At least 41 people were killed and 239 wounded in a suicide attack on Istanbul’s main international airport -- Europe's third-busiest -- late on June 28.
Turkish officials say three suicide bombers arrived at Istanbul's Ataturk airport by taxi and blew themselves up at the entrance near the security check-in area after an exchange of gunfire with police.
One attacker with an automatic rifle reportedly shot indiscriminately at travelers in the terminal before setting off his suicide vest. Turkish Justice Minister Bekir Bozag said there were also signs of an explosion near the metro station at the airport.
With similarities to the Brussels airport bombings in March, Turkish Prime Minister Binali Yildirim said initial indications are the Islamic State extremist group was responsible. Yildirim visited the damaged airport shortly after the attack.
Turkish President Recep Tayyip Erdogan condemned the attack, saying "innocent civilians" were the victims. He said such a "heinous" attack could occur at any airport in the world.
He said the attack should serve as a turning point in the global fight against terrorism, which he said had "no regard for faith or values."
Witnesses said three violent explosions shook the building, sparking panic among passengers and causing the roof to cave in. Blood and body parts covered the scene.
Ten of those killed in the attack were foreign nationals, while three people held dual nationality. Five Saudis and two Iraqis were among the dead, a Turkish official said. Citizens from China, Jordan, Tunisia, Uzbekistan, Iran and Ukraine were also among the 13 foreigners killed.

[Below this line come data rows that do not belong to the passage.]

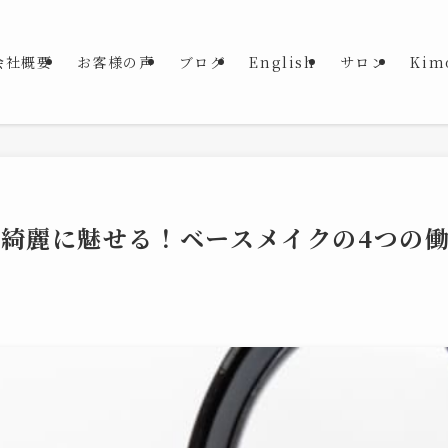
会社概要
お客様の声
ブログ
English
サロン
Kim
、綺麗に魅せる！ベースメイクの4つの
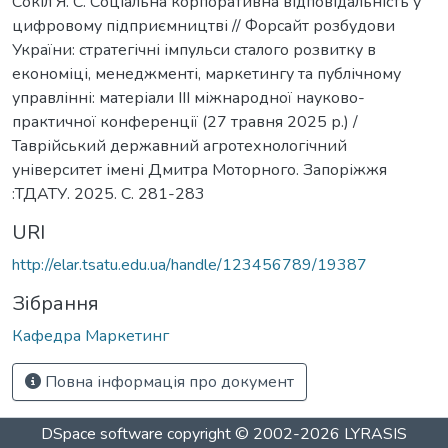
Сокіл Я. С. Соціальна корпоративна відповідальність у
цифровому підприємництві // Форсайт розбудови
України: стратегічні імпульси сталого розвитку в
економіці, менеджменті, маркетингу та публічному
управлінні: матеріали ІІІ міжнародної науково-
практичної конференції (27 травня 2025 р.) /
Таврійський державний агротехнологічний
університет імені Дмитра Моторного. Запоріжжя
:ТДАТУ. 2025. С. 281-283
URI
http://elar.tsatu.edu.ua/handle/123456789/19387
Зібрання
Кафедра Маркетинг
Повна інформація про документ
DSpace software
copyright © 2002-2026
LYRASIS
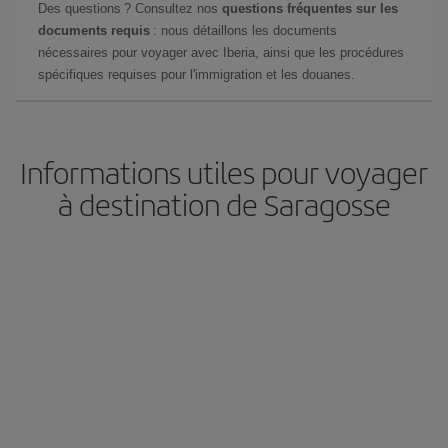
Des questions ? Consultez nos
questions fréquentes sur les
documents requis
: nous détaillons les documents
nécessaires pour voyager avec Iberia, ainsi que les procédures
spécifiques requises pour l'immigration et les douanes.
Informations utiles pour voyager
à destination de Saragosse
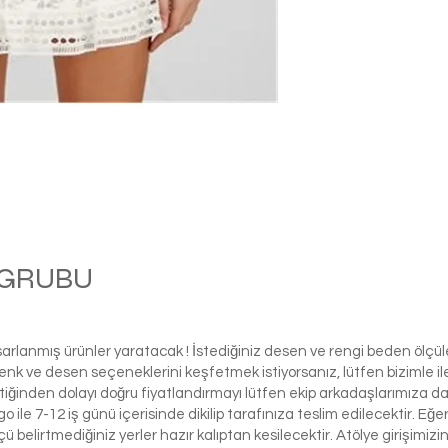
M GRUBU
Balle
asarlanmış ürünler yaratacak ! İstediğiniz desen ve rengi beden ölçü
ı renk ve desen seçeneklerini keşfetmek istiyorsanız, lütfen biziml
tiğinden dolayı doğru fiyatlandırmayı lütfen ekip arkadaşlarımıza d
le 7-12 iş günü içerisinde dikilip tarafınıza teslim edilecektir. Eğe
 ölçü belirtmediğiniz yerler hazır kalıptan kesilecektir. Atölye girişim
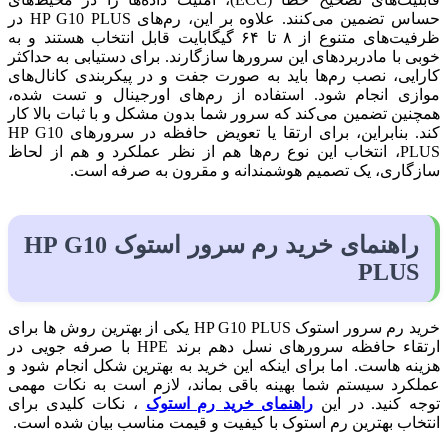
حساس تضمین می‌کنند. علاوه بر این، رم‌های HP G10 PLUS در
ظرفیت‌های متنوع از ۸ تا ۶۴ گیگابایت قابل انتخاب هستند و به
خوبی با مادربردهای این سرورها سازگارند. برای دستیابی به حداکثر
کارایی، نصب رم‌ها باید به صورت جفت و در پیکربندی کانال‌های
موازی انجام شود. استفاده از رم‌های اورجینال و تست شده،
همچنین تضمین می‌کند که سرور شما بدون مشکل و با ثبات بالا کار
کند. بنابراین، برای ارتقا یا تعویض حافظه در سرورهای HP G10
PLUS، انتخاب این نوع رم‌ها هم از نظر عملکرد و هم از لحاظ
سازگاری، یک تصمیم هوشمندانه و مقرون به صرفه است.
راهنمای خرید رم سرور استوک HP G10
PLUS
خرید رم سرور استوک HP G10 PLUS یکی از بهترین روش ها برای
ارتقاء حافظه سرورهای نسل دهم برند HPE با صرفه جویی در
هزینه هاست. اما برای اینکه این خرید به بهترین شکل انجام شود و
عملکرد سیستم شما بهینه باقی بماند، لازم است به نکات مهمی
توجه کنید. در این
راهنمای خرید رم استوک
، نکات کلیدی برای
انتخاب بهترین رم استوک با کیفیت و قیمت مناسب بیان شده است.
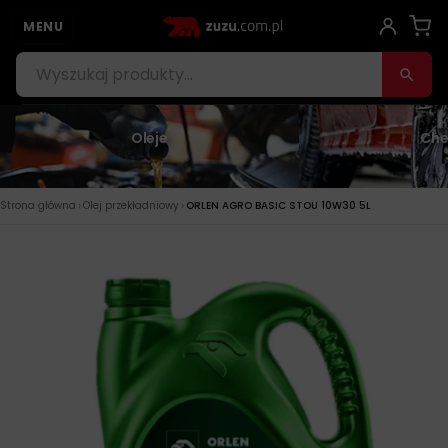
MENU
Oleje
Che
›
›
Strona główna
Olej przekładniowy
ORLEN AGRO BASIC STOU 10W30 5L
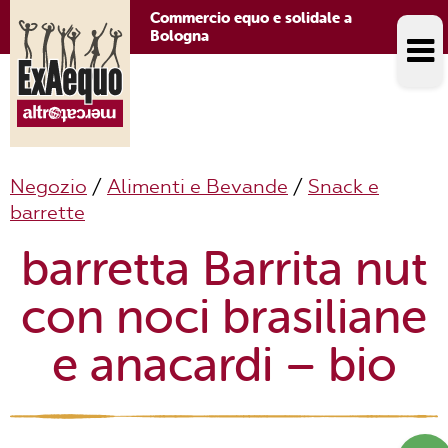
Commercio equo e solidale a
Bologna
Negozio
/
Alimenti e Bevande
/
Snack e
barrette
barretta Barrita nut
con noci brasiliane
e anacardi – bio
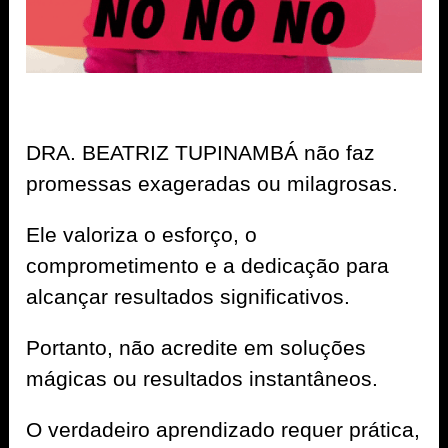
DRA. BEATRIZ TUPINAMBÁ não faz
promessas exageradas ou milagrosas.
Ele valoriza o esforço, o
comprometimento e a dedicação para
alcançar resultados significativos.
Portanto, não acredite em soluções
mágicas ou resultados instantâneos.
O verdadeiro aprendizado requer prática,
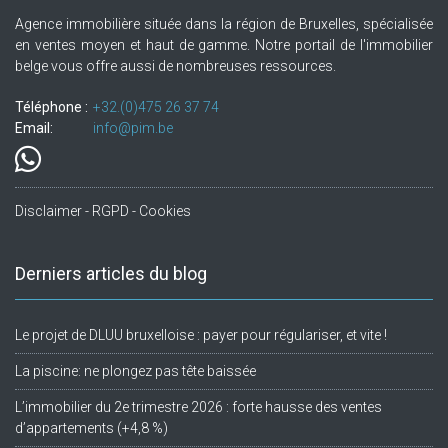
Agence immobilière située dans la région de Bruxelles, spécialisée
en ventes moyen et haut de gamme. Notre portail de l'immobilier
belge vous offre aussi de nombreuses ressources.
Téléphone :
+32.(0)475 26 37 74
Email:
info@pim.be
Disclaimer - RGPD - Cookies
Derniers articles du blog
Le projet de DLUU bruxelloise : payer pour régulariser, et vite !
La piscine: ne plongez pas tête baissée
L’immobilier du 2e trimestre 2026 : forte hausse des ventes
d’appartements (+4,8 %)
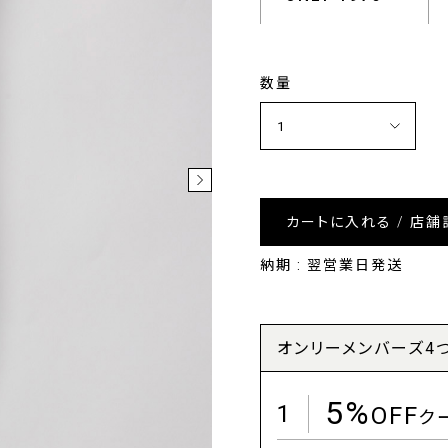
数量
カートに入れる / 店舗
納期 : 翌営業日発送
オンリーメンバーズ4
5%
1
OFF
ク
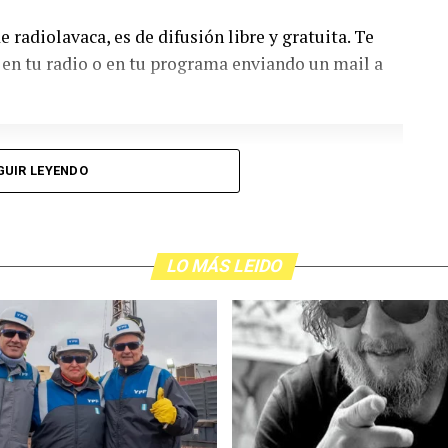
 radiolavaca, es de difusión libre y gratuita. Te
s en tu radio o en tu programa enviando un mail a
GUIR LEYENDO
LO MÁS LEIDO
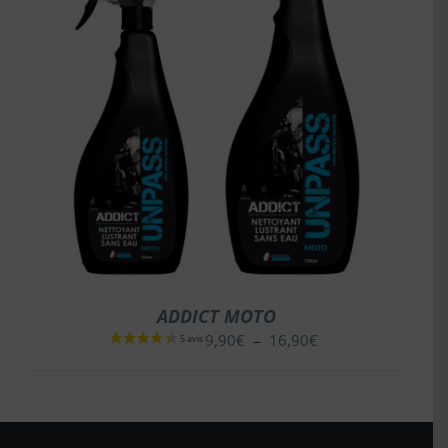
ADDICT MOTO
Plage
9,90
€
–
16,90
€
de
prix :
9,90€
à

PHOTO GALLERY: Death, Chaos In Istanbul
Hundreds of passengers flooded out as Turkish authorities evacuated the airport.
Full operations at the airport resumed on June 29.
The United Nations, as well as the United States, Germany, and other nations strongly condemned the attacks.
"Ataturk International Airport, like Brussels airport which was attacked earlier this year, is a symbol of international connections and the ties that bind us together," White House spokesman Josh Earnest said. "We remain steadfast in our support for Turkey, our NATO ally and partner."
Turkey has been hit by a string of deadly attacks in recent months, blamed on both Kurdish rebels and Islamic State militants.